In the records below, find the line containing "image of IHC" and the line containing "in endometrial adenocarcinoma"; please repeat exactly the lines from one to the other, both included, and nothing more.

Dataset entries
--------------------
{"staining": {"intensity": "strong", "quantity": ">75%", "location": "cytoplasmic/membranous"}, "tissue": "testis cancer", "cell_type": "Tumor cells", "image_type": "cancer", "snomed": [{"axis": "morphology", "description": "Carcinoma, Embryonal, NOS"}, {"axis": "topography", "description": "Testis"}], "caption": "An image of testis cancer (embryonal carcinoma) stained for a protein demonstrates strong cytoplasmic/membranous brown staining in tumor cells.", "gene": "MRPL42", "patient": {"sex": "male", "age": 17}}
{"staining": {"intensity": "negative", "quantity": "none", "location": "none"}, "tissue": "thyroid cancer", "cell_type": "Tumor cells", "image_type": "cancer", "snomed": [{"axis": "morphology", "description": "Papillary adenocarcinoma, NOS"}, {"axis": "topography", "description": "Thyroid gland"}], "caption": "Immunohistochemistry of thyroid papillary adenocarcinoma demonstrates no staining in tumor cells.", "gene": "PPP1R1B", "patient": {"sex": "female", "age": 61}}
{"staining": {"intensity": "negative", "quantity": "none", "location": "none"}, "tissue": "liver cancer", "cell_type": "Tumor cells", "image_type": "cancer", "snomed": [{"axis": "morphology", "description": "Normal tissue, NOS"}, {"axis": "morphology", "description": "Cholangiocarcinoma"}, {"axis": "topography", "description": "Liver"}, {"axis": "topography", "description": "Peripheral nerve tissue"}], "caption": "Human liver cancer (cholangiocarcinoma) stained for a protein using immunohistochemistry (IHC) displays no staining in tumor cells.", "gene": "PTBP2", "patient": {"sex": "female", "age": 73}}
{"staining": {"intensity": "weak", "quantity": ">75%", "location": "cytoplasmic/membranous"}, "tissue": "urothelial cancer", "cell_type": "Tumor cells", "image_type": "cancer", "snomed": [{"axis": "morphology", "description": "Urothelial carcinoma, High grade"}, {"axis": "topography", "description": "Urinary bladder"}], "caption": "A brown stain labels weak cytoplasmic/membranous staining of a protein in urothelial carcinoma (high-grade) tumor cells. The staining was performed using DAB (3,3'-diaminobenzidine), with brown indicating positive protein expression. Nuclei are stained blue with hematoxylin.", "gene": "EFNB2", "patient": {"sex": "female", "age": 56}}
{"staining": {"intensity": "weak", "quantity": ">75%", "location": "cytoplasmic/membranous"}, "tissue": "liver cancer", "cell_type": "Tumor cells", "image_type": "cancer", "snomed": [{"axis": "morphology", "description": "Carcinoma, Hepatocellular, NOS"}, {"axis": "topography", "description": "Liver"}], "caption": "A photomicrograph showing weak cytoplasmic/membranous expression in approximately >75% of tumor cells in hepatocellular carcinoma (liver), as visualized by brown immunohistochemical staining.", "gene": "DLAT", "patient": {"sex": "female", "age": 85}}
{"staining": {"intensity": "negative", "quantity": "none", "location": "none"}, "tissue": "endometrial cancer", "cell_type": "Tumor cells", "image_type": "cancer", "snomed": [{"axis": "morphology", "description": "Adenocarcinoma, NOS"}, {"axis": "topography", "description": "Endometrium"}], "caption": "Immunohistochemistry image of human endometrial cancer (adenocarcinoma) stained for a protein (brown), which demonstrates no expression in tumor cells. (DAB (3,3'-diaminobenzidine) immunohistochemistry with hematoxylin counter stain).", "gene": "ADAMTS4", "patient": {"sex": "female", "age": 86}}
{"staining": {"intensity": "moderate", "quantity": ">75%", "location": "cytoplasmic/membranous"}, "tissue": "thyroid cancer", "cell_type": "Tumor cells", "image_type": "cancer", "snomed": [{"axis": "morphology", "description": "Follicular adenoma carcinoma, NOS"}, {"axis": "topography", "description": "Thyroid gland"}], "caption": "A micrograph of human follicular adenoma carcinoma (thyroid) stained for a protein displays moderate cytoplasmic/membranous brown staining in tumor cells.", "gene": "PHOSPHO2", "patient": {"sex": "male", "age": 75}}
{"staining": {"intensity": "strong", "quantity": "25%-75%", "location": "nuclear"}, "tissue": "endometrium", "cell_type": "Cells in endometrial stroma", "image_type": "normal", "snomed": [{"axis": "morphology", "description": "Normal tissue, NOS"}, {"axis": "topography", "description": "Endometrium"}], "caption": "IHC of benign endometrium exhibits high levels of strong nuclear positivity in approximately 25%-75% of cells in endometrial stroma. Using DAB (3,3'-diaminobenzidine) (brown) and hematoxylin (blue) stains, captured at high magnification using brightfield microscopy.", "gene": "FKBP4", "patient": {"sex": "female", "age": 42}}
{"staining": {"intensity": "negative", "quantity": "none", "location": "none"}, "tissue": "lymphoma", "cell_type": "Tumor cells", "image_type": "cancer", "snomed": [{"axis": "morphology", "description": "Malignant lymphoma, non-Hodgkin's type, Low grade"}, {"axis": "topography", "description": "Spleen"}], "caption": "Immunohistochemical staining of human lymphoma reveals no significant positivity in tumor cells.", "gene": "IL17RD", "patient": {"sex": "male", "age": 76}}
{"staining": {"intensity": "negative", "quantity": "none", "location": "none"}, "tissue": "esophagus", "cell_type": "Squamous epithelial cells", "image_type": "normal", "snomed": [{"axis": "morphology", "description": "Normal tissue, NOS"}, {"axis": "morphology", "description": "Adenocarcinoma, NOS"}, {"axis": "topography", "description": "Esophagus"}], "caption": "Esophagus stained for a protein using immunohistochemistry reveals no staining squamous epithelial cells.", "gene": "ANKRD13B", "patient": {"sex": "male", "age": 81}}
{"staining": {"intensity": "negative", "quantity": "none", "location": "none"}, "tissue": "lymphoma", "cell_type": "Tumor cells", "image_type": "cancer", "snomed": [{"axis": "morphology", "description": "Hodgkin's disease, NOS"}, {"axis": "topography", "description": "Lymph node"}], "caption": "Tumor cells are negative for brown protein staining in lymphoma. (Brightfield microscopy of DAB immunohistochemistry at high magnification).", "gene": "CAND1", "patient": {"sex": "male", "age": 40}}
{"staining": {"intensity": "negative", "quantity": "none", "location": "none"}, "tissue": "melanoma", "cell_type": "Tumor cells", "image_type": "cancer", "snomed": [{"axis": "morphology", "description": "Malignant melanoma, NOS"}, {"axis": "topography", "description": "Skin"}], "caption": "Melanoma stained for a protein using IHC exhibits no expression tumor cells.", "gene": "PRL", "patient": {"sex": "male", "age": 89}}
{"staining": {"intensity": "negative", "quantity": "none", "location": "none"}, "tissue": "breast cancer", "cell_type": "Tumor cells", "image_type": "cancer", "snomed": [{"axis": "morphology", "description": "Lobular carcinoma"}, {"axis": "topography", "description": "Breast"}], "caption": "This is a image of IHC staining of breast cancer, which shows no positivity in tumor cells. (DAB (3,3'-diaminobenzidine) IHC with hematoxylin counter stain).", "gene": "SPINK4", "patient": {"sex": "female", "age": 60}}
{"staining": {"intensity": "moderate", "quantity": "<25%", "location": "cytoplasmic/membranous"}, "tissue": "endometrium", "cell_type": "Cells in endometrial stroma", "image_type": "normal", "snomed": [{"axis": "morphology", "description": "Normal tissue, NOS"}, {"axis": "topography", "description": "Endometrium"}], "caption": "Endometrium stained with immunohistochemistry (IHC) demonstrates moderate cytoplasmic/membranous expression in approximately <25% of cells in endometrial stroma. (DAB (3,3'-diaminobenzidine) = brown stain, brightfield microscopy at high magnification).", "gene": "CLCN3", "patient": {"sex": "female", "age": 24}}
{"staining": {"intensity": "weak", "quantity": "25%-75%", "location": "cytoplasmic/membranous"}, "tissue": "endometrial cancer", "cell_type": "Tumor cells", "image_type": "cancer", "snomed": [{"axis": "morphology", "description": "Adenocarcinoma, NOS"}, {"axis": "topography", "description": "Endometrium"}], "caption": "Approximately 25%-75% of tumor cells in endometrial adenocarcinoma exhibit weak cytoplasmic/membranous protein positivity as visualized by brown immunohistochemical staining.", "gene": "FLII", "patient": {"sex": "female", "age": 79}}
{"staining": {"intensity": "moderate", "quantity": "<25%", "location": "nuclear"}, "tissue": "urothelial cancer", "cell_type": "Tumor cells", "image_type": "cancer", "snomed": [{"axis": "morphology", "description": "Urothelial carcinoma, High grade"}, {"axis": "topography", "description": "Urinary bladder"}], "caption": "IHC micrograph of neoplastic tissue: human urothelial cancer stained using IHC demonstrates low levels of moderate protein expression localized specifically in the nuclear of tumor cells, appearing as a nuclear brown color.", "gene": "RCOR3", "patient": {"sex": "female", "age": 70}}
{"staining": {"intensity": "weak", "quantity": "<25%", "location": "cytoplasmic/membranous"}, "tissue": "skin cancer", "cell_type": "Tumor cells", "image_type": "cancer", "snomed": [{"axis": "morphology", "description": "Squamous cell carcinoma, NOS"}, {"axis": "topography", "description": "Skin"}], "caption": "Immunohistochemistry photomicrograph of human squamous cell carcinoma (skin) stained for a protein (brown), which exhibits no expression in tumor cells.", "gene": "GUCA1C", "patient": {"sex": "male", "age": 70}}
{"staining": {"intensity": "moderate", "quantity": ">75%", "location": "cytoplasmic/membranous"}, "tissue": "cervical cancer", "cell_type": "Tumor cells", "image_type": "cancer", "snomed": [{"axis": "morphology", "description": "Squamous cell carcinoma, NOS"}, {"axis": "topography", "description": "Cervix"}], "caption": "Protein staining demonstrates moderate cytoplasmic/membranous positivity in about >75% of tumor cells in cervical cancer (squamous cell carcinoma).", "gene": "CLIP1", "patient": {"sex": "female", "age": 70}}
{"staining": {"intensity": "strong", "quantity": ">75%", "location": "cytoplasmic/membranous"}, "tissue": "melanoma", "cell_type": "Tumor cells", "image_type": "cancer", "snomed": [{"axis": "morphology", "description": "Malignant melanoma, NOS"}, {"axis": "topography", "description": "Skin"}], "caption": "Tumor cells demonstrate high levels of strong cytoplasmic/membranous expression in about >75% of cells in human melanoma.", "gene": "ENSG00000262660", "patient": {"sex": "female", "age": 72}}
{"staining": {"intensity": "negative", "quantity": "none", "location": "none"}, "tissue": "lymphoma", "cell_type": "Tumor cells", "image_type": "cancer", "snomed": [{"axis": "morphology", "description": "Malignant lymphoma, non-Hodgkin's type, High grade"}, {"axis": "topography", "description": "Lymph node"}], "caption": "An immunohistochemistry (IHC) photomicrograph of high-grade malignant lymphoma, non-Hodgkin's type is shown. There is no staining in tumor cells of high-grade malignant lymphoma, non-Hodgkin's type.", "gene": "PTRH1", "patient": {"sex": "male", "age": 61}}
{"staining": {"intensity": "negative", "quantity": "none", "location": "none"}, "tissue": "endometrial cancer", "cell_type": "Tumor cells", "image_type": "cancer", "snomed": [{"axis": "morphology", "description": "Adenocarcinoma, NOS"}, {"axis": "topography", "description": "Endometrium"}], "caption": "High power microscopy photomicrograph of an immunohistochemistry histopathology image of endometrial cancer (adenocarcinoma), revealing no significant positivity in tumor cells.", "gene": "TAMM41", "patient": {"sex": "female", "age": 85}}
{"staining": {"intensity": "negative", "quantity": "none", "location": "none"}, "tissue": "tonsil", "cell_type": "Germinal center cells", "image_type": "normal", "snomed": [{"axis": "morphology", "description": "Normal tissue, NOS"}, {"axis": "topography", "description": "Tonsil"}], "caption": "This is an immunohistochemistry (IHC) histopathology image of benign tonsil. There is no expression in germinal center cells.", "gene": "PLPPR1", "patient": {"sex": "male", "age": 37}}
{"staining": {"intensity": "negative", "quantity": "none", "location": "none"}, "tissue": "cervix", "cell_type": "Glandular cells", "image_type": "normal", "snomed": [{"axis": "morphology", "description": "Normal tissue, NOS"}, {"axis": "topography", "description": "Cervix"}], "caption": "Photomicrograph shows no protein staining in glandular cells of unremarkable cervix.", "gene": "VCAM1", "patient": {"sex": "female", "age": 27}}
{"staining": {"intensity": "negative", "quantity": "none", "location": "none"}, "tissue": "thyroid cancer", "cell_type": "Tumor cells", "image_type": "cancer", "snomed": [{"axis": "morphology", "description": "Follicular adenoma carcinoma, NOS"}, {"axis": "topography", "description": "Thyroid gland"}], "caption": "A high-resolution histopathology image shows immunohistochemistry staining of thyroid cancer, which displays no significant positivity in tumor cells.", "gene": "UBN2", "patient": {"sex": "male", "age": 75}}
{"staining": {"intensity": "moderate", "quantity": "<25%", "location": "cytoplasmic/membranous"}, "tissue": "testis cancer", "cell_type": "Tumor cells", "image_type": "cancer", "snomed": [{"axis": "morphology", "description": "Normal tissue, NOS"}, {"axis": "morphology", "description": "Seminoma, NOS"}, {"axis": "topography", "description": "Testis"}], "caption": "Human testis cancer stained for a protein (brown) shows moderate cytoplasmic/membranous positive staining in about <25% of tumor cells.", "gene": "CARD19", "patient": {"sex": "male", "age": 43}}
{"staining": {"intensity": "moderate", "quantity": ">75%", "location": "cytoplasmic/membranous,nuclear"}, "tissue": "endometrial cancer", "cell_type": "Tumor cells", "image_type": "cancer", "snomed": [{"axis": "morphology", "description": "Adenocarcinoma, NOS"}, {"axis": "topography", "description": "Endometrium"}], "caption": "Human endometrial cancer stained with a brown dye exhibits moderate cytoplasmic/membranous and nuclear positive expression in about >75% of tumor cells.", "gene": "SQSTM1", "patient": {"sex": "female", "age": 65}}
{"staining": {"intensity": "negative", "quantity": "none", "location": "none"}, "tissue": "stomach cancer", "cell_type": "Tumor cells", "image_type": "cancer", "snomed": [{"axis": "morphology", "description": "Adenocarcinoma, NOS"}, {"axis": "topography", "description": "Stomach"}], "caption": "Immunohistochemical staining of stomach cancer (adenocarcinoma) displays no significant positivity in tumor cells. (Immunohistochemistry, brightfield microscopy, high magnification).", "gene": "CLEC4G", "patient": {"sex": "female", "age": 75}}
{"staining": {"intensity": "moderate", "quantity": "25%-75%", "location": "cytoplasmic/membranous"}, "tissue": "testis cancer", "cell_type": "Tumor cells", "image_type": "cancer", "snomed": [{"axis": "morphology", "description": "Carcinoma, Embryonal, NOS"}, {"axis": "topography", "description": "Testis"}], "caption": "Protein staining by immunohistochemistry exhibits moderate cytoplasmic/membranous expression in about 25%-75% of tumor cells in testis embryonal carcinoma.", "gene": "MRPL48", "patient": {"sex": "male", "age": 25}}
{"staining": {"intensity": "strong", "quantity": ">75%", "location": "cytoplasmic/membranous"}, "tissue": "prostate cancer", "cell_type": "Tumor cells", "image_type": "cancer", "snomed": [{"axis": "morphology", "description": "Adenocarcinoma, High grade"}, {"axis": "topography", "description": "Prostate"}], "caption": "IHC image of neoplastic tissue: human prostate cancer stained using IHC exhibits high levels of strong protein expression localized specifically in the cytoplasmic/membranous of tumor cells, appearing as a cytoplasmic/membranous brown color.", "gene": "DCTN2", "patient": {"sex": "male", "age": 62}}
--------------------
Completed task
{"staining": {"intensity": "negative", "quantity": "none", "location": "none"}, "tissue": "breast cancer", "cell_type": "Tumor cells", "image_type": "cancer", "snomed": [{"axis": "morphology", "description": "Lobular carcinoma"}, {"axis": "topography", "description": "Breast"}], "caption": "This is a image of IHC staining of breast cancer, which shows no positivity in tumor cells. (DAB (3,3'-diaminobenzidine) IHC with hematoxylin counter stain).", "gene": "SPINK4", "patient": {"sex": "female", "age": 60}}
{"staining": {"intensity": "moderate", "quantity": "<25%", "location": "cytoplasmic/membranous"}, "tissue": "endometrium", "cell_type": "Cells in endometrial stroma", "image_type": "normal", "snomed": [{"axis": "morphology", "description": "Normal tissue, NOS"}, {"axis": "topography", "description": "Endometrium"}], "caption": "Endometrium stained with immunohistochemistry (IHC) demonstrates moderate cytoplasmic/membranous expression in approximately <25% of cells in endometrial stroma. (DAB (3,3'-diaminobenzidine) = brown stain, brightfield microscopy at high magnification).", "gene": "CLCN3", "patient": {"sex": "female", "age": 24}}
{"staining": {"intensity": "weak", "quantity": "25%-75%", "location": "cytoplasmic/membranous"}, "tissue": "endometrial cancer", "cell_type": "Tumor cells", "image_type": "cancer", "snomed": [{"axis": "morphology", "description": "Adenocarcinoma, NOS"}, {"axis": "topography", "description": "Endometrium"}], "caption": "Approximately 25%-75% of tumor cells in endometrial adenocarcinoma exhibit weak cytoplasmic/membranous protein positivity as visualized by brown immunohistochemical staining.", "gene": "FLII", "patient": {"sex": "female", "age": 79}}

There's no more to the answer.